第313話 第1章 1-3 北国の英気

 「いっしょにどう?」

 「そうですか? それでは……」


 いそいそとライバは着いてきた。宿から少し離れた湖の岸辺に、その蒸し風呂小屋はあった。


 ウガマールでは混浴が禁止されて久しく、サラティスもその週間に習っていたが、スターラでは男女が夏に湖や湖沼で裸で水浴びする習慣があり、トロンバーでは、蒸し風呂は混浴が当たり前だという。ライバも、とうぜん何の抵抗もなかったが、カンナは別だ。ウガマールではそんな習慣は無いと云い張り、しまいには、


 「宗教上の理由です!」


 と目をむいた。そんなものは無かったが、その見たことも無い翡翠色の眼と乳白色の肌、それに宗教都市のウガマール人ということで、きっとそうなのだろうと女将も折れた。

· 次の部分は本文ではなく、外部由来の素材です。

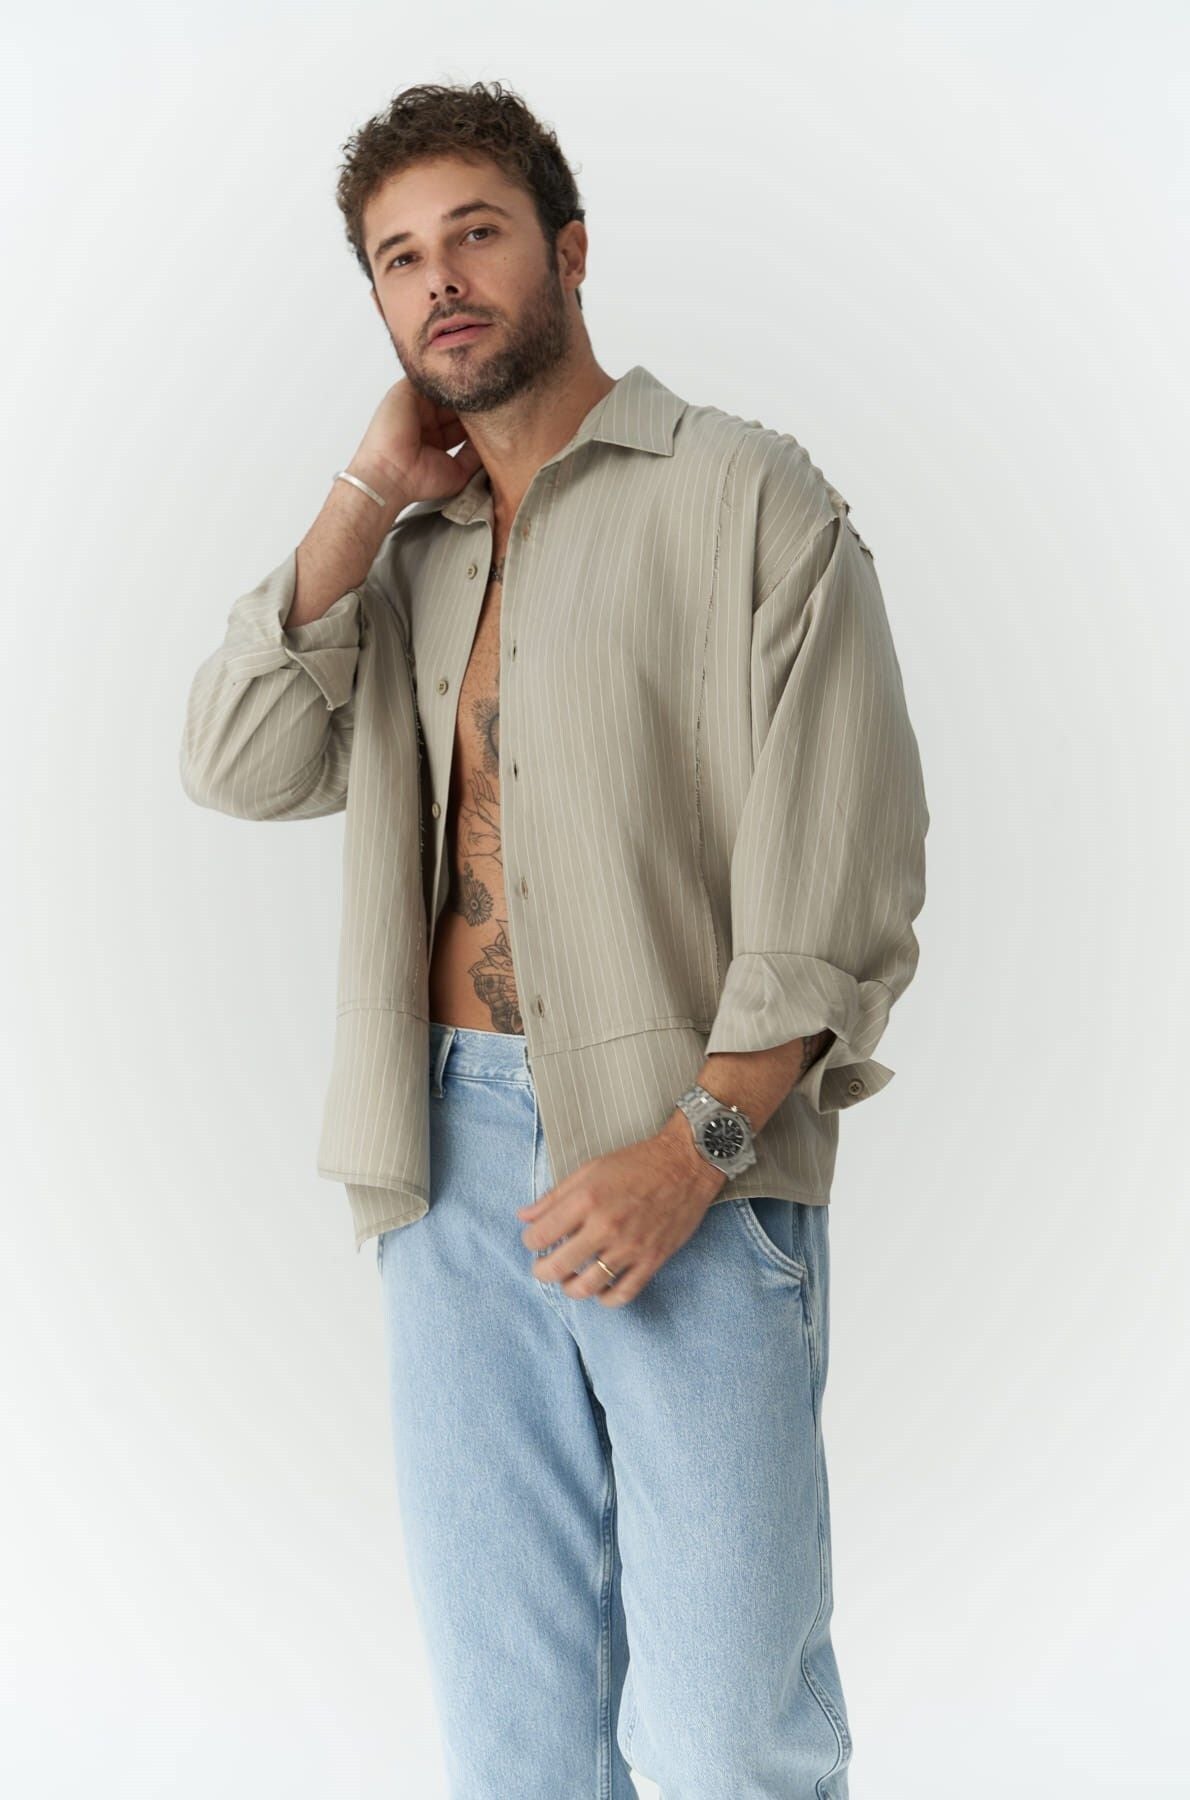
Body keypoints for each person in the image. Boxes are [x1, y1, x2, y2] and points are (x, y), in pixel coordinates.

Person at [181, 78, 929, 1800]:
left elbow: (849, 863)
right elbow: (235, 760)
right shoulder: (410, 556)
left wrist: (698, 1145)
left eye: (477, 234)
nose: (441, 280)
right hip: (443, 1160)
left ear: (569, 253)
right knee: (515, 1737)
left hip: (688, 1145)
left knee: (732, 1728)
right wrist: (364, 492)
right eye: (399, 258)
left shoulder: (746, 494)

 「では、あちらの小屋をお二人の専用にしますので……料金は別途いただきますが、よろしいですね?」


 カンナは満足げにうなずき、トリアン金貨を一枚出した。

 「え……こ、こんなに……? まあまあ、これはこれは、ありがとうございます」


 女将は満面の笑顔で遠慮なく金貨を押しいただき、前にもましていそいそとカンナのために立ちはたらいた。カンナはまだ、よくスターラの貨幣価値が分からなかっただけだが、トリアン金貨一枚ともなれば、ほとんど一か月半ほどの宿代に匹敵する。通常の「こころづけ」ならば、四分の一トリアンにあたる銀粒ひとつでも充分すぎる。


 「いや、カンナさん、気前がいいですねえ。さすが、サラティスのカルマともなると、きっぷがちがうなあ……」


 ライバも、少し驚いたようだ。カンナの金遣いの大胆さにである。無分別に金をばらまく成り金というでもない、遣うところに惜しみなく遣うというべきか。ちょっと、恰好よいと思った。


 「え、そ、そう……?」

 カンナは、ライバの云っている意味が理解できなかった。

 それはそうと、小屋は小さめで、少人数用だったので、二人でちょうど良い。


 木製の蒸し風呂小屋は、更衣室と浴室のみの簡素な造りで、よく焼いた石を部屋の隅に積んであり、室内は既に夏のウガマールの砂漠かというほどに熱く、乾燥している。カンナとライバが全裸でそこへ入り、眼鏡を外したカンナが見えない眼で段差へ腰掛けると、ライバも横に座った。女将が、焼け石にザブザブと湖の水を杓でかけると、もうもうと蒸気が発生して、一気に室内は蒸し器の中のようになった。


 カンナはびっくりして、水蒸気にむせてしまった。


 それからはまるで雨期のウガマールもかくやという温度と湿度で、たちまちライバは汗びっしょりとなったが、カンナはそうでも無かった。ウガマールでの気候に慣れているからだろうか。しかし、四半刻(約三十分)もすると、さしものカンナも汗だくとなり、身体の芯から温まった。


 「さ、そろそろ出てください。入りすぎていると、逆効果ですよ」


 砂時計を管理していた女将が呼びにきて、二人は外へ出た。ライバはそのまま更衣室から全裸で小屋の外へ出てしまい、雪の中に倒れた。


 「気持ちいい~!」


 であったが、なにせ通りには衆人の眼があり、とてもでは無いがカンナには無理だった。タオルを巻いて水をがぶ飲みし、落ち着いてからいそいそと服を着る。


 そのころにはライバも雪中から戻ってきた。

 「いやあ、たまにはいいもんです」

 「不思議なお風呂ね……身体は洗えないけど、さっぱりする」

 気がつくと、外はもう暗くなりかけてきた。

 「もうそんな時間?」


 「この時期は、日が暮れるのが速いんですよ。まだ夕刻前ですけど、食事にしましょうよ」


 「そうね。疲れちゃった……早く寝たい」


 二人は宿へ戻り、食堂でそれなりに良いものを食べた。大きなライ麦パンに、ユーバ湖の新鮮な魚……カワカマス類や大岩魚、鱒類などとカブのスープに焼き魚、そして凍らせた魚の身を薄く削いでそのまま生で食べるもの。カンナは、いくら凍らせているとはいえ、生の魚はけして口にしなかった。故郷が乾期で食料が不足しているときや、旅路に食料が不足したときなどは虫の串焼きをも平気のカンナだったが、生食というのが想像を絶していた。まして魚。南国では水も濁っているし、病原菌や寄生虫、原虫の関係もあり、魚介類の生食は命にかかわるため、仕方がない。


 それでも、火を通したものは新鮮だけあって、また味付けや魚そのものがパーキャス諸島の海水魚とは違ったうまさがあり、堪能したカンナは満足だった。